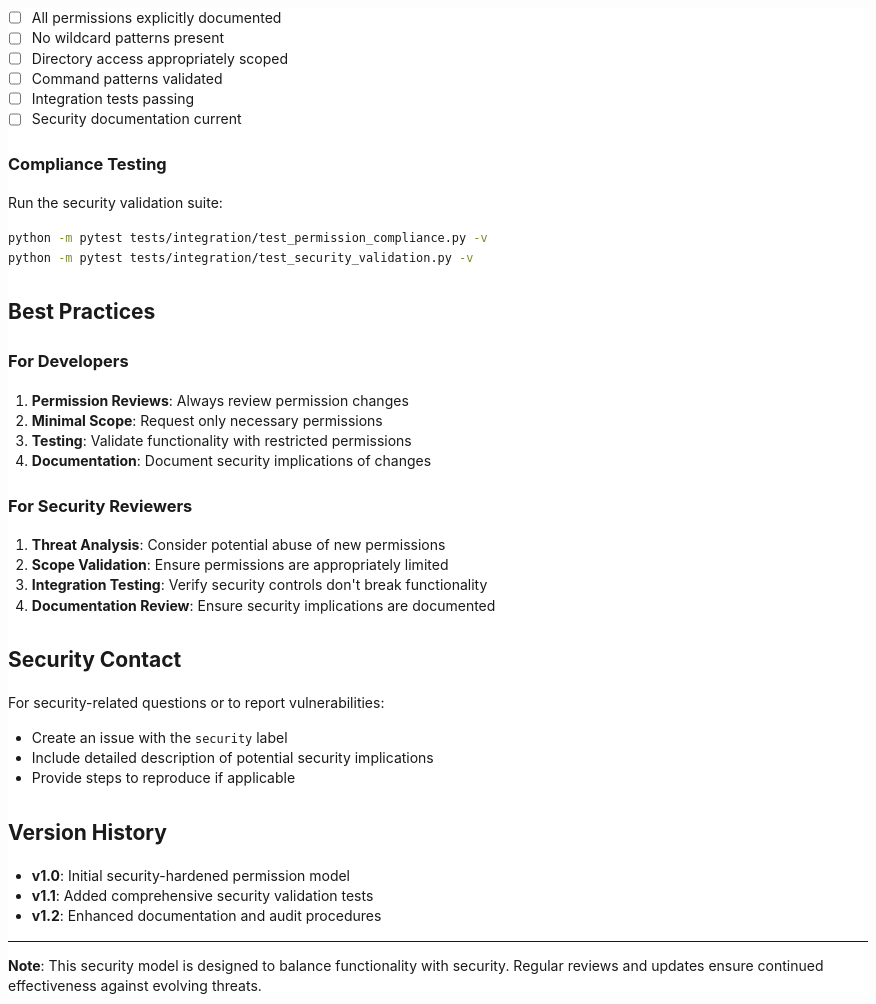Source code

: - [ ] All permissions explicitly documented
- [ ] No wildcard patterns present
- [ ] Directory access appropriately scoped
- [ ] Command patterns validated
- [ ] Integration tests passing
- [ ] Security documentation current

### Compliance Testing

Run the security validation suite:

```bash
python -m pytest tests/integration/test_permission_compliance.py -v
python -m pytest tests/integration/test_security_validation.py -v
```

## Best Practices

### For Developers

1. **Permission Reviews**: Always review permission changes
2. **Minimal Scope**: Request only necessary permissions
3. **Testing**: Validate functionality with restricted permissions
4. **Documentation**: Document security implications of changes

### For Security Reviewers

1. **Threat Analysis**: Consider potential abuse of new permissions
2. **Scope Validation**: Ensure permissions are appropriately limited
3. **Integration Testing**: Verify security controls don't break functionality
4. **Documentation Review**: Ensure security implications are documented

## Security Contact

For security-related questions or to report vulnerabilities:

- Create an issue with the `security` label
- Include detailed description of potential security implications
- Provide steps to reproduce if applicable

## Version History

- **v1.0**: Initial security-hardened permission model
- **v1.1**: Added comprehensive security validation tests
- **v1.2**: Enhanced documentation and audit procedures

---

**Note**: This security model is designed to balance functionality with security. Regular reviews and updates ensure continued effectiveness against evolving threats.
◆ ◆ ◆ ◆ ◆
■ TASK REQUIREMENTS: Locate all lines in the listing above with the word "Testing". Copy them.

■ SOLUTION:
### Compliance Testing
3. **Testing**: Validate functionality with restricted permissions
3. **Integration Testing**: Verify security controls don't break functionality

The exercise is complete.